Text excerpt:

▼

The Signatory understands that a tender of Units to the Purchaser will
constitute a binding agreement between the Signatory and the Purchaser upon the
terms and subject to the conditions of the offer to purchase. The Signatory
recognizes that under certain circumstances set forth in the offer to purchase,
the Purchaser may not be required to accept for consideration any or all of the
Units tendered hereby. In such event, the Signatory understands that any
Acknowledgment and Agreement for Units not accepted for payment may be returned
to the Signatory or destroyed by the Purchaser (or its agent). THIS TENDER IS
IRREVOCABLE, EXCEPT THAT UNITS TENDERED PURSUANT TO THE OFFER TO PURCHASE MAY BE
WITHDRAWN AT ANY TIME PRIOR TO THE EXPIRATION DATE OR ON OR AFTER JULY 12, 2002
IF UNITS VALIDLY TENDERED HAVE NOT BEEN ACCEPTED FOR PAYMENT.
THE SIGNATORY HAS BEEN ADVISED THAT THE PURCHASER IS AN AFFILIATE OF
THE GENERAL PARTNER OF THE PARTNERSHIP AND THE GENERAL PARTNER DOES NOT MAKE ANY
RECOMMENDATION AS TO WHETHER TO TENDER OR REFRAIN FROM TENDERING UNITS IN THE
OFFER TO PURCHASE. THE SIGNATORY HAS MADE HIS OR HER OWN DECISION TO TENDER
UNITS. THE SIGNATORY ALSO REPRESENTS AND WARRANTS THAT HE OR SHE WAS ADVISED TO
CONSULT AN ATTORNEY WITH RESPECT TO HIS OR HER DECISION WHETHER TO TENDER
HIS/HER INTEREST(s).

▲

Data excerpts:
▼

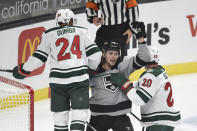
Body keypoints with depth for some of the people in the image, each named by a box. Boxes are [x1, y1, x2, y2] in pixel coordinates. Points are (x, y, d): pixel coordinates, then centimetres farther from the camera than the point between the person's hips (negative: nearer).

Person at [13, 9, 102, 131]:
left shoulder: (49, 35, 8)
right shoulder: (81, 32, 9)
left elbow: (38, 57, 7)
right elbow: (94, 53, 6)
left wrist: (23, 70, 20)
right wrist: (98, 68, 23)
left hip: (57, 80, 1)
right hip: (79, 78, -1)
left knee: (60, 113, 9)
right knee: (79, 112, -3)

▲

Problems to work on:
A) Summarize the tender acknowledgment text in two sentences.
B) Resume the tender acknowledgment text after its final sentence and extend it further.

Task responses:
A) A tender of Units forms a binding agreement between the Signatory and the Purchaser on the terms of the offer to purchase, although in certain circumstances the Purchaser may decline to accept some or all of the Units. The tender is irrevocable except for withdrawal before the expiration date or on or after July 12, 2002 if the Units have not been accepted for payment, and the Signatory acknowledges that the Purchaser is an affiliate of the general partner, that the general partner makes no recommendation on tendering, and that the decision to tender was the Signatory's own, made after being advised to consult an attorney.

B)
The Signatory hereby and thereby represents and warrants for the
benefit of the Partnership and the Purchaser that the Signatory owns the Units
tendered hereby and thereby and has full power and authority and has taken all
necessary action to validly tender, sell, assign, transfer, convey and deliver
the Units tendered hereby and thereby and that when the same are accepted for
payment by the Purchaser, the Purchaser will acquire good, marketable and
unencumbered title thereto, free and clear of all liens, restrictions, charges,
encumbrances, conditional sales agreements or other obligations relating to the
sale or transfer thereof, and such Units will not be subject to any adverse
claims and that the transfer and assignment contemplated herein and therein are
in compliance with all applicable laws and regulations.
All authority herein or therein conferred or agreed to be conferred
shall survive the death or incapacity of the Signatory, and any obligations of
the Signatory shall be binding upon the heirs, personal representatives,
trustees in bankruptcy, legal representatives, and successors and assigns of the
Signatory.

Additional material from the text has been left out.